- _REQUIRED WORK_: Count how many lines in the material below hold the word "копчено"; the reply is that number alone.
------------------------------------------------------------
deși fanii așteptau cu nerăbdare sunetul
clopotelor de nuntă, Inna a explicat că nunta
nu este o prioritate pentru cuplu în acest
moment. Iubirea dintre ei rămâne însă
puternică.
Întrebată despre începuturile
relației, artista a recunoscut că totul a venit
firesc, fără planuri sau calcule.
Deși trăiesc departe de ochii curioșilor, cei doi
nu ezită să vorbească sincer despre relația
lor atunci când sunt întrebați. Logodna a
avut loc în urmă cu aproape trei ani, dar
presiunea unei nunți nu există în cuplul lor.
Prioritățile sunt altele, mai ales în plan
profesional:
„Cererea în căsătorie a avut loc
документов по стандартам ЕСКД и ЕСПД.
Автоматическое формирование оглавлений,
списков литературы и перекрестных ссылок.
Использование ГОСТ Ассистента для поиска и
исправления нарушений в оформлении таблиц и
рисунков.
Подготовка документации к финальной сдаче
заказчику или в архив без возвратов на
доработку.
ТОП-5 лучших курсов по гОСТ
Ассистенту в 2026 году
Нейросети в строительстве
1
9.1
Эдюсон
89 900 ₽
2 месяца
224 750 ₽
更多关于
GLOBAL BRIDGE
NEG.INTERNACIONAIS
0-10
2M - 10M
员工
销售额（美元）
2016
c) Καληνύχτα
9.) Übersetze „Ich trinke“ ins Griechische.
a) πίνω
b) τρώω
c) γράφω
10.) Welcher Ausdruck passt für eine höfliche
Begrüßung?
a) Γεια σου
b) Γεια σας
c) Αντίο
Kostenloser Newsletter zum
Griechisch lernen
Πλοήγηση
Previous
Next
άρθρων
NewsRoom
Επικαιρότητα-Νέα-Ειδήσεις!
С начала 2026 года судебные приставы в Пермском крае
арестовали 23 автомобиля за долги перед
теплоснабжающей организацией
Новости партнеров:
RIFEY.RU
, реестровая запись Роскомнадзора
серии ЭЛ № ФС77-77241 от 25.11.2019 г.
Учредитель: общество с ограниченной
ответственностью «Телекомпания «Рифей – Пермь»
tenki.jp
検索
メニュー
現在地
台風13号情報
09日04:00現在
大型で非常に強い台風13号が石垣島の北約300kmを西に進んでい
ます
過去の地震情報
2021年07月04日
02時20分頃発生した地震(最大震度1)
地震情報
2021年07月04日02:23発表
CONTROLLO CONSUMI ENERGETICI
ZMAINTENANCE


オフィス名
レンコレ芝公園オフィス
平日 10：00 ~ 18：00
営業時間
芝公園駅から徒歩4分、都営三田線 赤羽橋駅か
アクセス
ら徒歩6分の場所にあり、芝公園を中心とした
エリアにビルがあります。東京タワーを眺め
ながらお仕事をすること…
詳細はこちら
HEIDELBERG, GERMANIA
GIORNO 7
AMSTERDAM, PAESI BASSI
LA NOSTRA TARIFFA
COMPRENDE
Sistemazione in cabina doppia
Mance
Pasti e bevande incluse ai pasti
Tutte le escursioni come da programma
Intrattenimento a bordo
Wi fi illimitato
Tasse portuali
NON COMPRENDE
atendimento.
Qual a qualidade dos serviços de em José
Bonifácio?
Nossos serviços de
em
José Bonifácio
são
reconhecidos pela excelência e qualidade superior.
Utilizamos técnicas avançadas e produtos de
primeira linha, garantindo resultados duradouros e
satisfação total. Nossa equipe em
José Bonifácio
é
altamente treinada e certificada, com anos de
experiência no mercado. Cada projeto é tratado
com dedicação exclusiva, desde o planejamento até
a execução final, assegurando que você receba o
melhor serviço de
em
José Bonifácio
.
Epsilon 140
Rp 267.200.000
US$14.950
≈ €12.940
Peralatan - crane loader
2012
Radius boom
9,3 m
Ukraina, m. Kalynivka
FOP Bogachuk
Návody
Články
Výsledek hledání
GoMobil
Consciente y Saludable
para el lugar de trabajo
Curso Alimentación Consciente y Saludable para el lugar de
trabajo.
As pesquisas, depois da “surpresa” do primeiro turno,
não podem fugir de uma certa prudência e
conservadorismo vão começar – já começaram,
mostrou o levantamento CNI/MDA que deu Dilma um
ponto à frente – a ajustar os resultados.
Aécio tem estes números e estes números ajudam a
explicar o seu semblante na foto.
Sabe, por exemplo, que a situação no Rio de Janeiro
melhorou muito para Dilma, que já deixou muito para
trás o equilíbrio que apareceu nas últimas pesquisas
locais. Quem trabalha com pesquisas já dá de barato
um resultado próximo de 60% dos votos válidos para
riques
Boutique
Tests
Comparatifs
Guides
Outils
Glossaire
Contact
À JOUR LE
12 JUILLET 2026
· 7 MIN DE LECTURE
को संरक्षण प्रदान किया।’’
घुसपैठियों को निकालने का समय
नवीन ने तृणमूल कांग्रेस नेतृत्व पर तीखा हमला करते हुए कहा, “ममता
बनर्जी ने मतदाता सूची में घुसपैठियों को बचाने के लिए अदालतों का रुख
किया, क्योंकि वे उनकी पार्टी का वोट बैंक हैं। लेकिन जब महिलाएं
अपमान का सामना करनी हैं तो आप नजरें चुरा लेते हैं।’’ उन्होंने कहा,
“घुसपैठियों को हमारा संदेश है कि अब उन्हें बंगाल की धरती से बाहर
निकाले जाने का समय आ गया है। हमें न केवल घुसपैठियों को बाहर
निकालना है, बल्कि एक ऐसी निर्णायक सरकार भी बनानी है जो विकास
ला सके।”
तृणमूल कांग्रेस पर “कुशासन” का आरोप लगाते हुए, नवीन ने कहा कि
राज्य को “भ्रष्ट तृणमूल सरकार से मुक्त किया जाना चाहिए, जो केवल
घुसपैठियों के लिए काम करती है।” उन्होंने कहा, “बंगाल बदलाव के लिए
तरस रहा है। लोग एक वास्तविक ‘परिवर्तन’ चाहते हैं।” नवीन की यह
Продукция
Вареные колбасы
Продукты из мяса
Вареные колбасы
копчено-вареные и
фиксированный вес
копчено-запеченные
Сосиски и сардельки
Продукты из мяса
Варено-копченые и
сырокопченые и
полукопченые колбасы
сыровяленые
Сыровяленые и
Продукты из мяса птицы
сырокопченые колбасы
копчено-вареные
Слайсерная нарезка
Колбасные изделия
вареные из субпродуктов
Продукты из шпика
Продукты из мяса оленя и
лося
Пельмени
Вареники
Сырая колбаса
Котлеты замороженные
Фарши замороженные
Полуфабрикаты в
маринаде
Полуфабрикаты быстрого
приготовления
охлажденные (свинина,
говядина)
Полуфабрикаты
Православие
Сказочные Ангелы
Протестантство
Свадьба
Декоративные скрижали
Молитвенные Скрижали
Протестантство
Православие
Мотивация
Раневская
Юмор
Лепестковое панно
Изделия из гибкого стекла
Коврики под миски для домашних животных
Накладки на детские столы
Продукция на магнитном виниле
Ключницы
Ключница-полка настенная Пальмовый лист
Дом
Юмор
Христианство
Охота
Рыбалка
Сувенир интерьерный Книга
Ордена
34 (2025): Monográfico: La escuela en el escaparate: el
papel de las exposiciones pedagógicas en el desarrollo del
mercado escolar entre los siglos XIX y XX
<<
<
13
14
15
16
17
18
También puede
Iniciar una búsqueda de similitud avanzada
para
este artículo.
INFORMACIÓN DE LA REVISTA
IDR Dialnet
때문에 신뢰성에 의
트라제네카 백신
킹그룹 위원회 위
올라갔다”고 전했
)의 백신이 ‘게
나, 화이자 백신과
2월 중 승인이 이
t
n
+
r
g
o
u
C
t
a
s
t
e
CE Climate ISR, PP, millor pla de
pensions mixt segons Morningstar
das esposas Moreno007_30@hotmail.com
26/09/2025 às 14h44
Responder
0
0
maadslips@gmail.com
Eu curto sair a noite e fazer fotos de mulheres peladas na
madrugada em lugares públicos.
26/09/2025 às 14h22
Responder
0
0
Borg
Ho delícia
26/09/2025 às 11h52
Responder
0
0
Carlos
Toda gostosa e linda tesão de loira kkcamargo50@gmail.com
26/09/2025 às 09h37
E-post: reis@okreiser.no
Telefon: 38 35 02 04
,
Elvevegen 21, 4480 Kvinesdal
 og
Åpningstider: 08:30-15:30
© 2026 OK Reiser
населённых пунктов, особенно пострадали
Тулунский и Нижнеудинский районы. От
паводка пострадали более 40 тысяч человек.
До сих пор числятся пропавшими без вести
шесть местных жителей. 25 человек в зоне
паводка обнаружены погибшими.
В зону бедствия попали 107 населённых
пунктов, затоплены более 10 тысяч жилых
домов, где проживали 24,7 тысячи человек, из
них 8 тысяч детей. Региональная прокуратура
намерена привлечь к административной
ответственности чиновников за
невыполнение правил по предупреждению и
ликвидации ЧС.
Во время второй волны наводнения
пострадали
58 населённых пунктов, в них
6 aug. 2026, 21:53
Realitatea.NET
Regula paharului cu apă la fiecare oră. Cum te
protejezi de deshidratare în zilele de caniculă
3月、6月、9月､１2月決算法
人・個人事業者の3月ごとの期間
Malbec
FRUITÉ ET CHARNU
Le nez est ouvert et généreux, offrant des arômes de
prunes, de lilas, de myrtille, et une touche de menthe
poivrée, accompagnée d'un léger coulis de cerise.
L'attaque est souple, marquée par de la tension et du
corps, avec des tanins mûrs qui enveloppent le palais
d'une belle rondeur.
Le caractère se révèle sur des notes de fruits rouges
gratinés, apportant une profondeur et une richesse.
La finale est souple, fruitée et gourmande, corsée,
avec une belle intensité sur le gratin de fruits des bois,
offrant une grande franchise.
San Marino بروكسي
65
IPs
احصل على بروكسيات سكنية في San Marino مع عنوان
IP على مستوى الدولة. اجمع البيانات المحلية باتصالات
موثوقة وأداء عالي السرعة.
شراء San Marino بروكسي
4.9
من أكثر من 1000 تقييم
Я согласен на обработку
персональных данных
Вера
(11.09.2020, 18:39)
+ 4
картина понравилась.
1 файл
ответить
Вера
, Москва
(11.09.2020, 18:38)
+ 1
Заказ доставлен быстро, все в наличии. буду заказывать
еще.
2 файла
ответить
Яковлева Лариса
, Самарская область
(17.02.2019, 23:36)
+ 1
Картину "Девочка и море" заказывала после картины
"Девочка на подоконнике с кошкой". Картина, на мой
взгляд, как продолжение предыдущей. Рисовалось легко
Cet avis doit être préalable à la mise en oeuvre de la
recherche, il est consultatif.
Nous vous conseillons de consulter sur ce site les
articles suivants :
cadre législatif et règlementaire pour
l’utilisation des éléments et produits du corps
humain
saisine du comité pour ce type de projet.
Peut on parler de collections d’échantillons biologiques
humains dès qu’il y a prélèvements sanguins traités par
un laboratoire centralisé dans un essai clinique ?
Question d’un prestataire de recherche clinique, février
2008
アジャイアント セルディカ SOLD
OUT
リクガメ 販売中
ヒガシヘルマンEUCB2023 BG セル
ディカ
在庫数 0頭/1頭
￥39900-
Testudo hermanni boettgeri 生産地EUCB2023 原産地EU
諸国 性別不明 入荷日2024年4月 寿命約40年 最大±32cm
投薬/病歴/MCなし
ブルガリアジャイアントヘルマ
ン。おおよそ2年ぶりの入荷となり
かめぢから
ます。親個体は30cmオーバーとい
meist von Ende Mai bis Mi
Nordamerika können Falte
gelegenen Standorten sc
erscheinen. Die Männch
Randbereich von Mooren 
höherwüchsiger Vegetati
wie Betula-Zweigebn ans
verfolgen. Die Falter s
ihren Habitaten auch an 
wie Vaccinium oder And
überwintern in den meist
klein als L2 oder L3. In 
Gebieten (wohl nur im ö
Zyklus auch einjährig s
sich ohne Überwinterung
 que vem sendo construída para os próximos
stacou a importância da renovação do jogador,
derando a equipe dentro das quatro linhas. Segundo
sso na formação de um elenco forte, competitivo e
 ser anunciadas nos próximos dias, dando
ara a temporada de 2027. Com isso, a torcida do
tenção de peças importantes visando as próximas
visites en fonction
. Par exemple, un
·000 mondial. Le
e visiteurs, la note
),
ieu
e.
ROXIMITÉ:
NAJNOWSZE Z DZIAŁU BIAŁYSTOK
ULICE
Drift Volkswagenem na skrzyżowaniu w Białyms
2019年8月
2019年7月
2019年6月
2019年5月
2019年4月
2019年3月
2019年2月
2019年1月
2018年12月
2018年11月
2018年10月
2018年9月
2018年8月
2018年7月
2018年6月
------------------------------------------------------------
- _SOLUTION FOR THIS EXERCISE_: 3